Second, after a hiatus of about 7 years since James Heathers and I first started investigating his work, Guéguen has started publishing again! With co-authors, to be sure (almost all of our critiques so far have been of his solo-authored papers, which makes things less messy), but nevertheless, he's back in business. Will it be a solid registered report with open data, fit for the brave new post-train wreck world, or will it be more Benny Hill Science™? Let's take a look:

Martini, A., Guéguen, N., Jacob, C., & Fischer-Lokou, J. (2024). Incidental similarity and influence of food preferences and judgment: Changing to be closer to similar people. European Journal of Public Health Studies, 7(2), 1-10. https://doi.org/10.46827/ejphs.v7i2.176

On 2024-08-08 I was able to download the article from here.

I think it's fair to say that the European Journal of Public Health Studies is not what most people would regard as a top-drawer journal. It does not appear to be indexed in Scopus or PubMed and its website is rather modest. On the other hand, its article processing charge is just $85, which is hard to argue with, and of course it's what's in the paper that counts.

The study involved finding ways to get children to eat more fruits and/or vegetables, which may ring a few bells. I'll let you read the paper to see what each variable means, but basically, children aged 8 or 9 were asked a number of questions on a 1–7 scale about how much they liked, or were likely to consume, fruits or vegetables after a brief intervention (i.e., having an adult talk to the child about their own childhood food preferences — the "Similarity" condition — or not).

Let's have a look at the results. Here is Table 2:

First, note that although the sample size was originally reported as 51 (25 Similarity, 26 Control), and the t tests in Table 1 reflect that with their 49 degrees of freedom, here we have df=48. Visual inspection of the means (you can do GRIM in your head with sufficiently regular numbers), backed up with some calculation because I am getting old, suggests that the only possibility that is consistent with the reported means is that one participant is missing from the control condition, so we can continue on the basis that N=25 in each condition.

There is quite a ceiling effect going on in the Similarity condition. Perhaps this is not unreasonable; these are numbers reported on a 1–7 scale by children, who are presumably mostly eager to help the researcher and might well answer 7 on a social-desirability basis (a factor that the authors do not seem to have taken into account, at least as far as one can tell from reading their "limitations" paragraph). I set out to use SPRITE to see what the pattern of likely individual responses might be, and that was where the fun started. For both "Pleasure to respond" and "Feeling understood by the instructor", SPRITE finds no solution. I also attempted to generate a solution manually for each of those variables, but without success. (If you want to try it yourself, use this spreadsheet. I would love to know if you can get both pink cells to turn green.)

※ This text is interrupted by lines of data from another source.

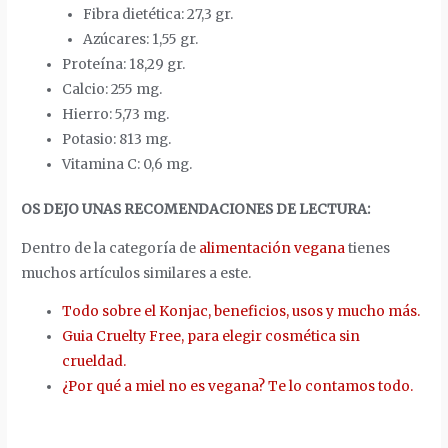
Fibra dietética: 27,3 gr.
Azúcares: 1,55 gr.
Proteína: 18,29 gr.
Calcio: 255 mg.
Hierro: 5,73 mg.
Potasio: 813 mg.
Vitamina C: 0,6 mg.
OS DEJO UNAS RECOMENDACIONES DE LECTURA:
Dentro de la categoría de
alimentación vegana
tienes
muchos artículos similares a este.
Todo sobre el Konjac, beneficios, usos y mucho más.
Guia Cruelty Free, para elegir cosmética sin
crueldad.
¿Por qué a miel no es vegana? Te lo contamos todo.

Thus, we have not one but two examples of that rarest of things, a GRIMMER inconsistency, in the same paper. I haven't been this excited since 2016. (OK, GRIMMEST is probably even rarer, although we do have at least one case, also from Guéguen, and I seem to vaguely remember that Brian Wansink may have had one too).

I am about to go on vacation, but when I return I hope to blog about another recent paper from the same author, this time featuring (drum roll please) RIVETS, which I like to think of as the Inverted Jenny of error detection.